今年はいける。いや、近年の海氷状況や44歳という年齢を考えると、今年が最後のチャンスかもしれない。犬橇(いぬぞり)でグリーンランド側を北上し、北緯80度以北のどこかで幅約30キロの、この地球最北の海峡をカナダ側にわたり、行けるところまで行く。この結氷状態なら北極海まで行けるのでは? 補給もなしにそこまでした犬橇単独行者は記録上はいない。嗚呼(ああ)そんな凄(すご)いことになったらどうしよう。
ひそかに冒険史にのこるスケールの大旅行を夢想した私は、そわそわしたまま、1月中旬に最北の村シオラパルクに入った。
12頭の犬と氷の無人境へ旅立ったのが3月19日だった。ところが村を出発して6日目、衛星電話で最初の連絡を日本の妻にいれたとき、予期せぬ知らせをうけた。
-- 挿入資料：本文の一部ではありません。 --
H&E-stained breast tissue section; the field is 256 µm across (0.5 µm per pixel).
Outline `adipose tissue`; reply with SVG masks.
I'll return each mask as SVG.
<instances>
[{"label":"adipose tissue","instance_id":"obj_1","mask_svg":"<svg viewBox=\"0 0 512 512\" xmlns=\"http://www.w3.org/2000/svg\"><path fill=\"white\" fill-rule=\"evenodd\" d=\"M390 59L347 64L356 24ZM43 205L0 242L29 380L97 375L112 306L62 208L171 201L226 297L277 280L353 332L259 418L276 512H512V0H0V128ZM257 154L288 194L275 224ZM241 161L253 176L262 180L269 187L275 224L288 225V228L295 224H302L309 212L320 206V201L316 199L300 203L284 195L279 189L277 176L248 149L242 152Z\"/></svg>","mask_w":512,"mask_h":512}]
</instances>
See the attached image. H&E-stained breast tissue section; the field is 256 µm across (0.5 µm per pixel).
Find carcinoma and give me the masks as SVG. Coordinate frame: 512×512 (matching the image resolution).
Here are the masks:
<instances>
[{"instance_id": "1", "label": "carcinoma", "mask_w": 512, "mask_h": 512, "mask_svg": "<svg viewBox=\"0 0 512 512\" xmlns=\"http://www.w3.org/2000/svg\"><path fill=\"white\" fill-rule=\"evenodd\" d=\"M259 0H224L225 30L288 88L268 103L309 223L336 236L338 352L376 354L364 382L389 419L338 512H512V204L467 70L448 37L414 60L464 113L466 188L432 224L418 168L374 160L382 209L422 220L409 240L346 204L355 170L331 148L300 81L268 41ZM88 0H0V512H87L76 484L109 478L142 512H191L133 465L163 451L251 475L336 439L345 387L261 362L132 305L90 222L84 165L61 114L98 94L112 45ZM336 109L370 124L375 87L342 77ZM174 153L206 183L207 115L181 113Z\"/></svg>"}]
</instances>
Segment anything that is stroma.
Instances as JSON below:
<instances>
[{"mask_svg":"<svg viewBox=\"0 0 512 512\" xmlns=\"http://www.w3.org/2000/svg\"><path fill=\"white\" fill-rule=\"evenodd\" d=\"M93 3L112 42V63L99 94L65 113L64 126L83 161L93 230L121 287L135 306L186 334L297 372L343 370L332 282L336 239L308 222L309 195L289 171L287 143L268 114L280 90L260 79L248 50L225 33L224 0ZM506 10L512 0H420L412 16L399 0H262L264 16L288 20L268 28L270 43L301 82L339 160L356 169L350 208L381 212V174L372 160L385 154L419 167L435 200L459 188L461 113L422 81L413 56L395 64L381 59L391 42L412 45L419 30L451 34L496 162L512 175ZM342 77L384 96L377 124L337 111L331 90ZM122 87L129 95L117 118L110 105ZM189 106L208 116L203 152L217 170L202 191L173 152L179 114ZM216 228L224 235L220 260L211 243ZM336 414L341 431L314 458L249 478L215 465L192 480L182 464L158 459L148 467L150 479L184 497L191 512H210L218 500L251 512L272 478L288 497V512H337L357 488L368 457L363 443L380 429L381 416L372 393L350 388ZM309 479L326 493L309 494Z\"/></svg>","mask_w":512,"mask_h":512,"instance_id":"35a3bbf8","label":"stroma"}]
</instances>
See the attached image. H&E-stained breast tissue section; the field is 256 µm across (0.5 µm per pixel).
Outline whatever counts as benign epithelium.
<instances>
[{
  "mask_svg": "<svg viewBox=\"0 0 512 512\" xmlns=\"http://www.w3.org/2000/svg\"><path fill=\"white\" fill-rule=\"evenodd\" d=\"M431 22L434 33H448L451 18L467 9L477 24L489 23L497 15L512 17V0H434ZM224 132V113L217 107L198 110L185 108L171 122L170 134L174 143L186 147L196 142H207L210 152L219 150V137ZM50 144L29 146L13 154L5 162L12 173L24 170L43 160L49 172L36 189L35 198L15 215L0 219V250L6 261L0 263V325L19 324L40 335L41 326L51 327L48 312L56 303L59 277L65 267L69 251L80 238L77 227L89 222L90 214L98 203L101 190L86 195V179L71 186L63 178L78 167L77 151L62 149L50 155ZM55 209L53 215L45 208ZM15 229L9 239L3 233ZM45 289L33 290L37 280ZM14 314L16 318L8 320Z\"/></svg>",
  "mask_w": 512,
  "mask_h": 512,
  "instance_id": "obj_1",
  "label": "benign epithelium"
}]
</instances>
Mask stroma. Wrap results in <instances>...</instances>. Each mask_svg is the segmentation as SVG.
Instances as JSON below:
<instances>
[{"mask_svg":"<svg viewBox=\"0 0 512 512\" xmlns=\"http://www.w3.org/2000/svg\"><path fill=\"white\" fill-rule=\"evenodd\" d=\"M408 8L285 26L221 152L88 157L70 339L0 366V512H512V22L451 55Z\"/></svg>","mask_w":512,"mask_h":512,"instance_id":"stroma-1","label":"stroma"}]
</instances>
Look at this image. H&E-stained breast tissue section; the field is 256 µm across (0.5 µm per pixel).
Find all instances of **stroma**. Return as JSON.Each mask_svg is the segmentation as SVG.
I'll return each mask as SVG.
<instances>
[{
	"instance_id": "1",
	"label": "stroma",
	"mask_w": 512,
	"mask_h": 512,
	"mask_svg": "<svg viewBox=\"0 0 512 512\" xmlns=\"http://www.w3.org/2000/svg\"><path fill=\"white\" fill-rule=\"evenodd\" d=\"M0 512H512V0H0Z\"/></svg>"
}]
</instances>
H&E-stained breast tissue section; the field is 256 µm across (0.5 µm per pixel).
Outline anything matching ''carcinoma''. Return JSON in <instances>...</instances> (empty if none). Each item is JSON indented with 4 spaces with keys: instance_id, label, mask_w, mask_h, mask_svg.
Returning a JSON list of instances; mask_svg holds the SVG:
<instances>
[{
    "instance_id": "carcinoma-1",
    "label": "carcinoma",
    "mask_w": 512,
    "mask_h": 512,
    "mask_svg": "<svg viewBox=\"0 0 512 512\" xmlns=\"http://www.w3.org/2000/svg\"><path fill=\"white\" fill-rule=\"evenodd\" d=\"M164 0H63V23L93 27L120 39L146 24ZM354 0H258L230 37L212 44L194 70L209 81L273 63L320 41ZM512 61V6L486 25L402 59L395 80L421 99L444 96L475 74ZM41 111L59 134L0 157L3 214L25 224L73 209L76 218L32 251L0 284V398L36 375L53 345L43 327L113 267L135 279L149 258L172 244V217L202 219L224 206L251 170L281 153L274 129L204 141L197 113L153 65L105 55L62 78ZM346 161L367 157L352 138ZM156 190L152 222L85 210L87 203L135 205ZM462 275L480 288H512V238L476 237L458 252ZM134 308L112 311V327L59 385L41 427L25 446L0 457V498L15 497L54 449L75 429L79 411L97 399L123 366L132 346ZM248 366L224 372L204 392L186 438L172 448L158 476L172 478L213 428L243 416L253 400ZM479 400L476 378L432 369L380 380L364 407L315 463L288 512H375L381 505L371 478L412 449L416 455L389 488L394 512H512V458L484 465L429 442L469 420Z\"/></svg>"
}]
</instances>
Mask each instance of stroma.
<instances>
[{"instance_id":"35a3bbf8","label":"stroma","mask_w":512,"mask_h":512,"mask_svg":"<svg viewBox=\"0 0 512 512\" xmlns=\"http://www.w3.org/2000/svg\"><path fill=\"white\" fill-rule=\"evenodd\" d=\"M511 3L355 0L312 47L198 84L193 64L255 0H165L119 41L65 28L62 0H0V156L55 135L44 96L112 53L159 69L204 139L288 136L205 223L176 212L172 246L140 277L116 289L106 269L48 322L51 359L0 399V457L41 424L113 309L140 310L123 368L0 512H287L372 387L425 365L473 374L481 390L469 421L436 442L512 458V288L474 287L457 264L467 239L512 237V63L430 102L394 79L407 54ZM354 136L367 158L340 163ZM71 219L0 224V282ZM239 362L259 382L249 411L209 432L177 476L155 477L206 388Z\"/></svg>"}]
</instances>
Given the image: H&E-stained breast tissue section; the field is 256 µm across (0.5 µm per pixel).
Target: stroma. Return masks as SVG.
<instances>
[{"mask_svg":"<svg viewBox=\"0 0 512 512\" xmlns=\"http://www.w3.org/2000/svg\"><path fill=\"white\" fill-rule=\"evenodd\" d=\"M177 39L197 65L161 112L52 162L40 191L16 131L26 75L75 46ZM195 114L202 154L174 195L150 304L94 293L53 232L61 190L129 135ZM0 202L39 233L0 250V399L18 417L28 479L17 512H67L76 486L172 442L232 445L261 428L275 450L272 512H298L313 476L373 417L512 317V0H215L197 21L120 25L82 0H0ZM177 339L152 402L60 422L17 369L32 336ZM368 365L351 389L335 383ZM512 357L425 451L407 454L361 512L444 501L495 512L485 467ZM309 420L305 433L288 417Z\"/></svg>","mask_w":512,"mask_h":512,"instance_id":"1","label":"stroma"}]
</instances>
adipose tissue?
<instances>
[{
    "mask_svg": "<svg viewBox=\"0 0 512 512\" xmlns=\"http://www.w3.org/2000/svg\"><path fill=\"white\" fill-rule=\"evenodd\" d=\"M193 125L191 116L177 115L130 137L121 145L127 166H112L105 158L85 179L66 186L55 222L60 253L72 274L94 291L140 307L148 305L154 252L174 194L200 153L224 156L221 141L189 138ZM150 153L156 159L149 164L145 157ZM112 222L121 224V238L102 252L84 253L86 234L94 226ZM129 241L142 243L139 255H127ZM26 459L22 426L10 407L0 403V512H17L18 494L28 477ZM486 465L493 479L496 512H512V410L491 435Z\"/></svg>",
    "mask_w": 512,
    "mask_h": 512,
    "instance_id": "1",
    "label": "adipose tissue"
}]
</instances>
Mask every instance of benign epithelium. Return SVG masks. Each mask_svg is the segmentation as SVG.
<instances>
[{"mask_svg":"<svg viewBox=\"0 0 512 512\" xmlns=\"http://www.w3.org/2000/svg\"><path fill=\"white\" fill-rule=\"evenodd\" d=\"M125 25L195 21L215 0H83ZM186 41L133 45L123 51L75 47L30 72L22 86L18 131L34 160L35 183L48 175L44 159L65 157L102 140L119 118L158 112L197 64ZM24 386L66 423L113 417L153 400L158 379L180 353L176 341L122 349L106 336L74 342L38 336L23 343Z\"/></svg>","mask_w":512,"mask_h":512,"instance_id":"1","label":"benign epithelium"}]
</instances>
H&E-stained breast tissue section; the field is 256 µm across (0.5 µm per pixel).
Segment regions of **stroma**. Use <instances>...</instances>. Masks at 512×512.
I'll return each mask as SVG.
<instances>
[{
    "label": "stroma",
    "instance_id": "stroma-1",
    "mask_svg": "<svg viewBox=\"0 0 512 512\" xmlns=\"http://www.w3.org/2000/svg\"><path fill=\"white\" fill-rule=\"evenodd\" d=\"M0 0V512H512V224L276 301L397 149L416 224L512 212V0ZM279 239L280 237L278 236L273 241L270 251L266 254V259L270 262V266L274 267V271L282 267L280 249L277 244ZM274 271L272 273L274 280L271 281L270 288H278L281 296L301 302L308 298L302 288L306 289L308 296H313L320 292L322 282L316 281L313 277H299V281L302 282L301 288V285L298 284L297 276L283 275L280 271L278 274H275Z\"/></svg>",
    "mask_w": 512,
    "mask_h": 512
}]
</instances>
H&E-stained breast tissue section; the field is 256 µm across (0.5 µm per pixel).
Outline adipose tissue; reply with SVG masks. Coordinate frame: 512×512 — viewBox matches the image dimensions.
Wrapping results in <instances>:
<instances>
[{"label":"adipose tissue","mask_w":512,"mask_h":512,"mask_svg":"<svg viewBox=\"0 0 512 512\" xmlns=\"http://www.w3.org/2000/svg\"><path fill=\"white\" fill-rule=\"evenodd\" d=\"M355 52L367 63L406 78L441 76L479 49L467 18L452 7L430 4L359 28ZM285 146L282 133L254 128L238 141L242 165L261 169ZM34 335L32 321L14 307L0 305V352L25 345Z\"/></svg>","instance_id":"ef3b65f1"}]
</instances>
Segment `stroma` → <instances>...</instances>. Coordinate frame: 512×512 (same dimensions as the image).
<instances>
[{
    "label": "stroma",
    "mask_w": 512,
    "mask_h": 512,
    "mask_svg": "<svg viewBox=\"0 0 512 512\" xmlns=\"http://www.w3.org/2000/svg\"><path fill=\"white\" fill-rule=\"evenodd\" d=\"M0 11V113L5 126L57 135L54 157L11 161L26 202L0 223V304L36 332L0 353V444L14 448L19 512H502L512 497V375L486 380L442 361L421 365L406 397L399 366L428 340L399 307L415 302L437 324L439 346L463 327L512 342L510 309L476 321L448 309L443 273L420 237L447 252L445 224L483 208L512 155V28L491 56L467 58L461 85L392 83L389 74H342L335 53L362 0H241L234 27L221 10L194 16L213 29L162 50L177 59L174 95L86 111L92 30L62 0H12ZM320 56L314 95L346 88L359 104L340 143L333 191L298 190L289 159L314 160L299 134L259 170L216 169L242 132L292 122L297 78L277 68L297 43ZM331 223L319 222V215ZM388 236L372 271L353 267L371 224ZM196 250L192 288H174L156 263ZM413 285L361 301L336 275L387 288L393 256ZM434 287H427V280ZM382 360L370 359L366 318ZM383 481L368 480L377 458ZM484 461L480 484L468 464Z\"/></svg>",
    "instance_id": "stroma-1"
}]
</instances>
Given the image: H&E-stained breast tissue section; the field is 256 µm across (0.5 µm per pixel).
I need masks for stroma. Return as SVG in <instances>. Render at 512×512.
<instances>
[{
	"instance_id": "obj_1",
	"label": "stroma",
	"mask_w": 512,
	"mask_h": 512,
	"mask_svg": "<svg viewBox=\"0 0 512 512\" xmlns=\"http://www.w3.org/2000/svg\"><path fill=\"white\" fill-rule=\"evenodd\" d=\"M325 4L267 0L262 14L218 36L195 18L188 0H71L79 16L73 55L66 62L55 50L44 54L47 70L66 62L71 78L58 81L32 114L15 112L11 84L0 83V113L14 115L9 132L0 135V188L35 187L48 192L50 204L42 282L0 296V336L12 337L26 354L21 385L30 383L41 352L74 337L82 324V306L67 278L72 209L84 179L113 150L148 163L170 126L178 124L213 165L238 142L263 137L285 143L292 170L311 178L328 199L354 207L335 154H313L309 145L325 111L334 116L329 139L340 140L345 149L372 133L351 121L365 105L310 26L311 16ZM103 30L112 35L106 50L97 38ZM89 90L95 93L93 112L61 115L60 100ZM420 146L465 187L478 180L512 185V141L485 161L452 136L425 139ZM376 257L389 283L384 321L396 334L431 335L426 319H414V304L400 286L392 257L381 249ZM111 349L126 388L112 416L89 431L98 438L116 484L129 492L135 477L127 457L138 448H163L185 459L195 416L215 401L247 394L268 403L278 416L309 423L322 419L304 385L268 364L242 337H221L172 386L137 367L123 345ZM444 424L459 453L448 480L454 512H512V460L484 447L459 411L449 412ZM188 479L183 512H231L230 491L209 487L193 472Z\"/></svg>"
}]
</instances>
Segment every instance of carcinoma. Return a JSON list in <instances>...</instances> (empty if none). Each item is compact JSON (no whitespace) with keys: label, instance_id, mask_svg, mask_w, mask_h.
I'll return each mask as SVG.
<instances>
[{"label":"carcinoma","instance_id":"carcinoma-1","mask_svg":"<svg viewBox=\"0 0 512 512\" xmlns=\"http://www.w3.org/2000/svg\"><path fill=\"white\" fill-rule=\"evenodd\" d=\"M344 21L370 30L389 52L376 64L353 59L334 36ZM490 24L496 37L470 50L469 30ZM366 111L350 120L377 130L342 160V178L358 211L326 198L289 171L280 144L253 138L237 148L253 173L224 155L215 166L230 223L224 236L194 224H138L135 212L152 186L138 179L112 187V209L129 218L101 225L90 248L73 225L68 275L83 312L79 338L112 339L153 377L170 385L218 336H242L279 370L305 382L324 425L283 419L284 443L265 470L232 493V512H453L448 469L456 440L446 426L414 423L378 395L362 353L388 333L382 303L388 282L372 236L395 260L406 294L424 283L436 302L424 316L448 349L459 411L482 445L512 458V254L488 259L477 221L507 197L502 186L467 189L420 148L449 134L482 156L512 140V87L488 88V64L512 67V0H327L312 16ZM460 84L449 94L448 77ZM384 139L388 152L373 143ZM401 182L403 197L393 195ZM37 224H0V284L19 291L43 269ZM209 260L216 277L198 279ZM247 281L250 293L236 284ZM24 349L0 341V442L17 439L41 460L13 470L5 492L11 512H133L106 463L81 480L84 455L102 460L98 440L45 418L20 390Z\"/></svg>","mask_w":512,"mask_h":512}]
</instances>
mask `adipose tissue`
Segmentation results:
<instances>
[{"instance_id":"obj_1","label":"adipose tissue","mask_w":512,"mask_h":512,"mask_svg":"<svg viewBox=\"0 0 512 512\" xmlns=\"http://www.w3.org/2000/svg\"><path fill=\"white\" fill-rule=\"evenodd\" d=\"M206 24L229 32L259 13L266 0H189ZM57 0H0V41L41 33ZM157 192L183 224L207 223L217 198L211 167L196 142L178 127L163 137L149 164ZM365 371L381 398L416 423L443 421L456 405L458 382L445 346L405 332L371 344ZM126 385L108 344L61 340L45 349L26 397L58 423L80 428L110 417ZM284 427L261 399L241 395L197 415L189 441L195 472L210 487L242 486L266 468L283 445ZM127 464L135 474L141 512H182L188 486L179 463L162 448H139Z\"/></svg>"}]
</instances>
「いい、聞いて、カナダから入国許可を取り消された。だからカナダに行けない」
そんな理不尽な……。冒険史の旅がいきなりなくなり、私はがっくりと沈んだ。と同時に無性に腹が立った。入国不許可の理由はコロナ感染を防ぐためとのことだが、私が入域しようとしていたのは一部の軍事施設をのぞき、周囲700キロは人間など存在しない真の荒野だったからである。私がコロナに感染していたとしても、うつす相手のいない場所なのだ。